## Work request:
Please extract the material word for word, starting with the line that contains "Informazioni" and going on through the last line of the material. Leave the pictures out of your answer.

## Extracted entries:
_ _ _ _

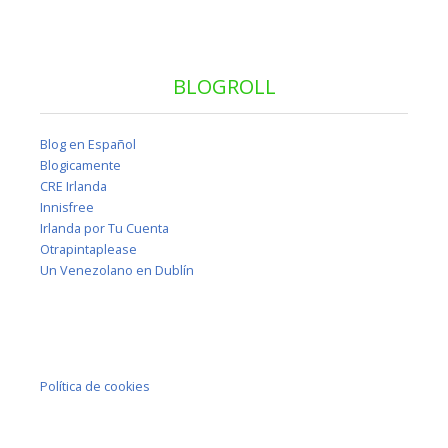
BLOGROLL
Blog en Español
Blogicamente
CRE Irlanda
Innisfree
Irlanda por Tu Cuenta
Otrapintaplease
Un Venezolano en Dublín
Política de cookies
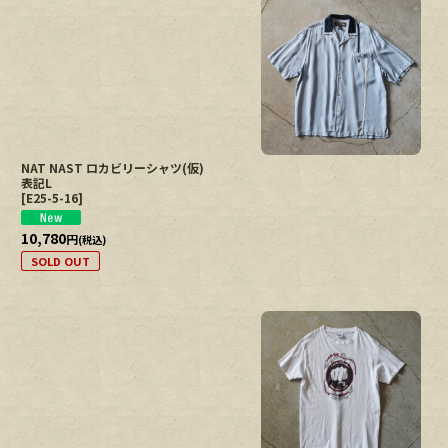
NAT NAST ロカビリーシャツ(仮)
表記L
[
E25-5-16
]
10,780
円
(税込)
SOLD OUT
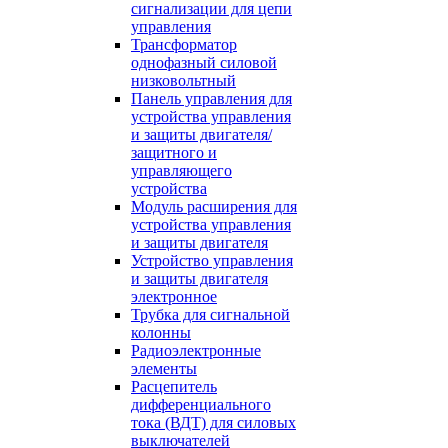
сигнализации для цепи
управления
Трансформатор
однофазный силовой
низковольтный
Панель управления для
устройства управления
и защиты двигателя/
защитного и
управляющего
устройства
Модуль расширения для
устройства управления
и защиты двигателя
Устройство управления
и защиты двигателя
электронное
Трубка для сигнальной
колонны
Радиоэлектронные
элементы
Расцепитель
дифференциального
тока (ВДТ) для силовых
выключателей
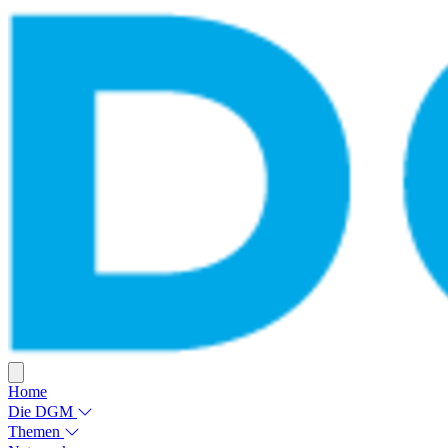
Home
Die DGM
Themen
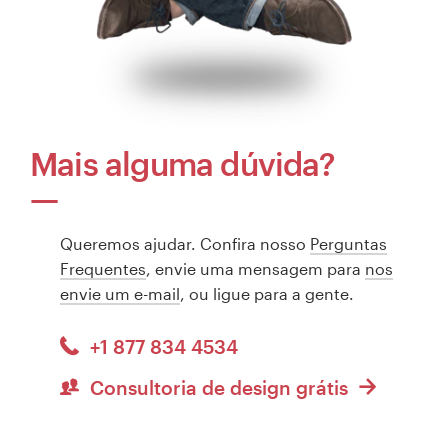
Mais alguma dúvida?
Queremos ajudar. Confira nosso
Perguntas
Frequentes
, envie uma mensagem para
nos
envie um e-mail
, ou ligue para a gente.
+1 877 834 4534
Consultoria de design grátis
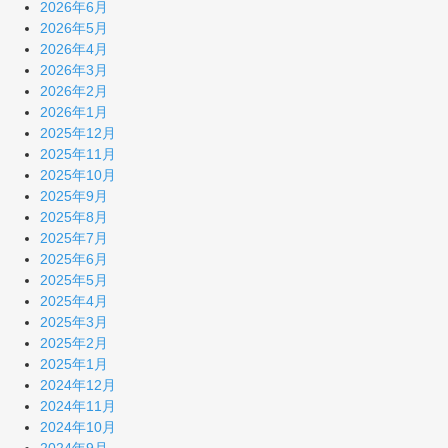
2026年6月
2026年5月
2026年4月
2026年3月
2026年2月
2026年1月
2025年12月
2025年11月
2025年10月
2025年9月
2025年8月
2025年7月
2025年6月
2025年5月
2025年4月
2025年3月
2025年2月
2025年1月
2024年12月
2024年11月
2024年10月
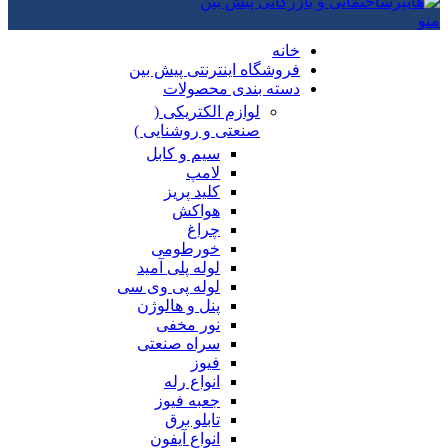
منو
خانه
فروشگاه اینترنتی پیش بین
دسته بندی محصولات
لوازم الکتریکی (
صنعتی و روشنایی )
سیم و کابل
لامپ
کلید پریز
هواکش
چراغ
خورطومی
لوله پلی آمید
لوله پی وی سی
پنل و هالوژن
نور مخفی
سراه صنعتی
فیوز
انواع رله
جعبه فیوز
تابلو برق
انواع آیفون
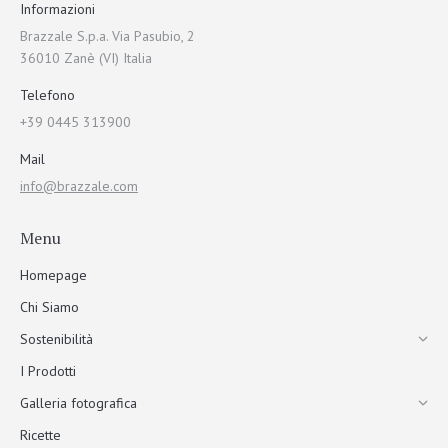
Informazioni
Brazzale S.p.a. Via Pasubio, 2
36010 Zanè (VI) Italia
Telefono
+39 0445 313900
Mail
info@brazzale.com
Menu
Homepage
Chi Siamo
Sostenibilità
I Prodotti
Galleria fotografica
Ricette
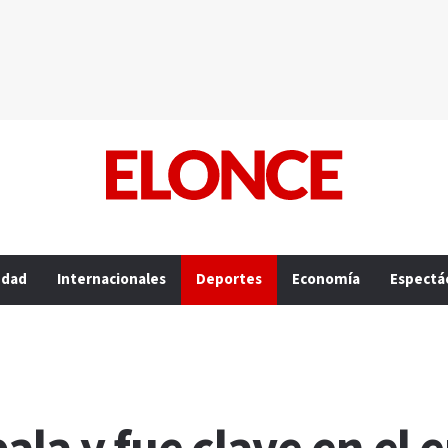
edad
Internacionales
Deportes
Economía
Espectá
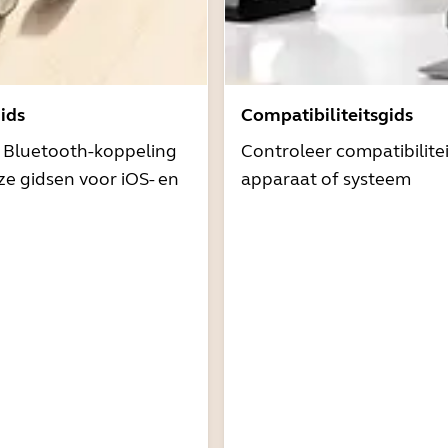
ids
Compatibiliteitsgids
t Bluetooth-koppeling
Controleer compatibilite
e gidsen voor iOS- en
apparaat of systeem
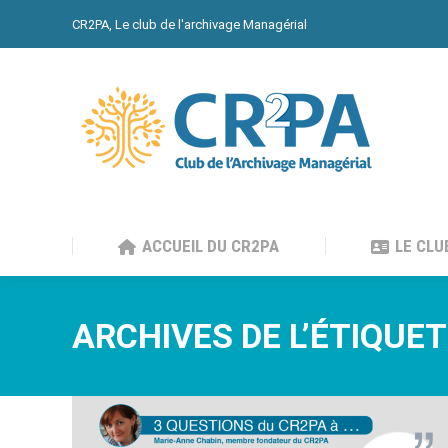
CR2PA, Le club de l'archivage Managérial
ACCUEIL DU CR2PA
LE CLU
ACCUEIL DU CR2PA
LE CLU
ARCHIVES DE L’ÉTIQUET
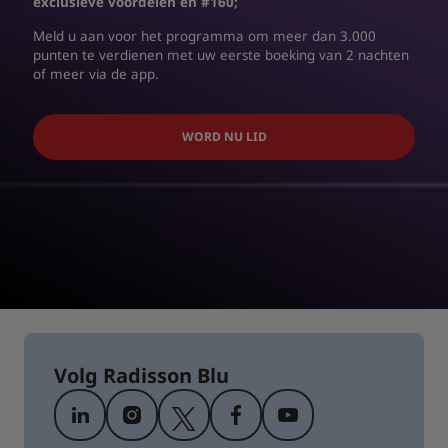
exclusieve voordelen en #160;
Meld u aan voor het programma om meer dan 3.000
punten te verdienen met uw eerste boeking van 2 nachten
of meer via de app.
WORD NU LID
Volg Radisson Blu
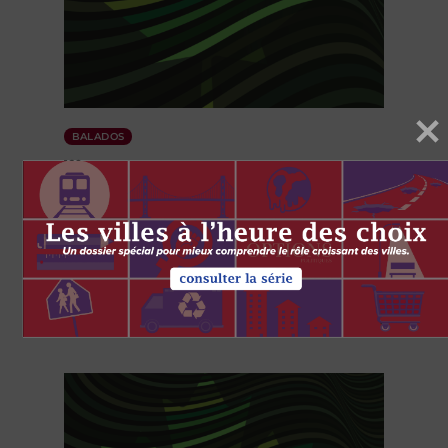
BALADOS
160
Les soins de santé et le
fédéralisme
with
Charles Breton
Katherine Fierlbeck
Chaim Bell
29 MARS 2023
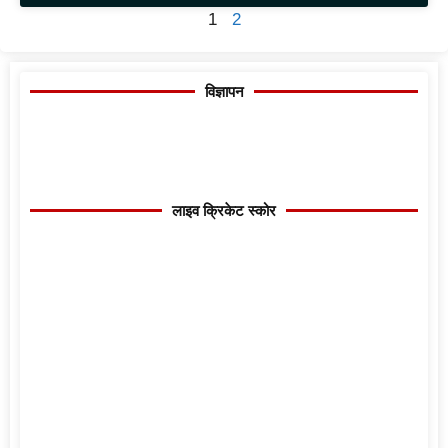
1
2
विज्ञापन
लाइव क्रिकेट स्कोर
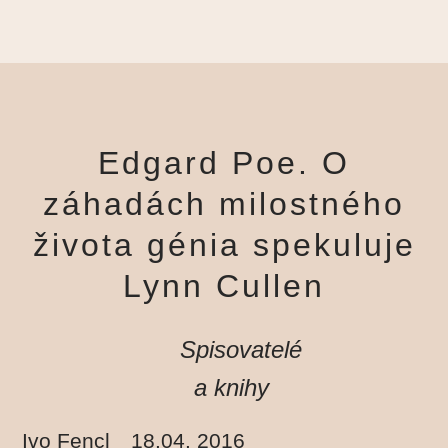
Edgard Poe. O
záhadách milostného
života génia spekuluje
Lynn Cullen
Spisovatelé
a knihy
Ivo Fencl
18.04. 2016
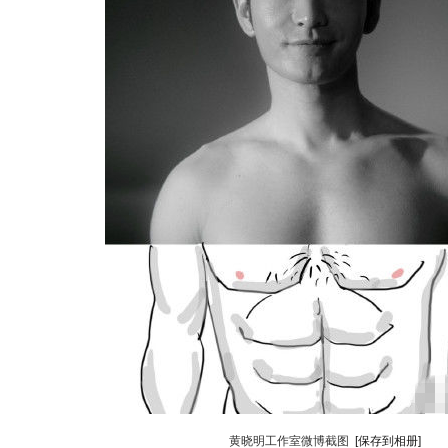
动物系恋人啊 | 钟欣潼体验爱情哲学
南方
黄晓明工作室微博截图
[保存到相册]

_ _ _ _

## Task response:
Informazioni
Brazzale S.p.a. Via Pasubio, 2
36010 Zanè (VI) Italia
Telefono
+39 0445 313900
Mail
info@brazzale.com
Menu
Homepage
Chi Siamo
Sostenibilità
I Prodotti
Galleria fotografica
Ricette
edad
Internacionales
Deportes
Economía
Espectá
ids
Compatibiliteitsgids
t Bluetooth-koppeling
Controleer compatibilite
e gidsen voor iOS- en
apparaat of systeem
CR2PA, Le club de l'archivage Managérial
ACCUEIL DU CR2PA
LE CLU
ACCUEIL DU CR2PA
LE CLU
ARCHIVES DE L’ÉTIQUET
exclusieve voordelen en #160;
Meld u aan voor het programma om meer dan 3.000
punten te verdienen met uw eerste boeking van 2 nachten
of meer via de app.
WORD NU LID
Volg Radisson Blu
BALADOS
160
Les soins de santé et le
fédéralisme
with
Charles Breton
Katherine Fierlbeck
Chaim Bell
29 MARS 2023
1
2
विज्ञापन
लाइव क्रिकेट स्कोर
Edgard Poe. O
záhadách milostného
života génia spekuluje
Lynn Cullen
Spisovatelé
a knihy
Ivo Fencl
18.04. 2016
动物系恋人啊 | 钟欣潼体验爱情哲学
南方
黄晓明工作室微博截图
[保存到相册]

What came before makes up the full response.